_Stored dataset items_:
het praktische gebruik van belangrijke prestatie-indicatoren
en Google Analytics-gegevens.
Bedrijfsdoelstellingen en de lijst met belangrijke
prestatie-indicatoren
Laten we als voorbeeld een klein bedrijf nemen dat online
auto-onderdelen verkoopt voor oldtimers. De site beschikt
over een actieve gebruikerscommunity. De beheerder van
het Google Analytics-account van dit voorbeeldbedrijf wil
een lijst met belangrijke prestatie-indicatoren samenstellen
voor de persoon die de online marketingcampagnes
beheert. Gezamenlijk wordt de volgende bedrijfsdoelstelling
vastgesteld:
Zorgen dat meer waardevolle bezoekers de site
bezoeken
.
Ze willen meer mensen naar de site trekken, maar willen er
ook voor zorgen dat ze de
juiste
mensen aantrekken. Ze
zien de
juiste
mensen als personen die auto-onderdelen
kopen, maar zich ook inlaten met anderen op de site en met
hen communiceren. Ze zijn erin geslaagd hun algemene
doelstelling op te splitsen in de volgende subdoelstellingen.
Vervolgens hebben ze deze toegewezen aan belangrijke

_WHAT YOU ARE ASKED TO DO_: Only lines containing the string "Google" are needed. Pull each of them out of the records above.

_ANSWER TO THIS TASK_:
en Google Analytics-gegevens.
het Google Analytics-account van dit voorbeeldbedrijf wil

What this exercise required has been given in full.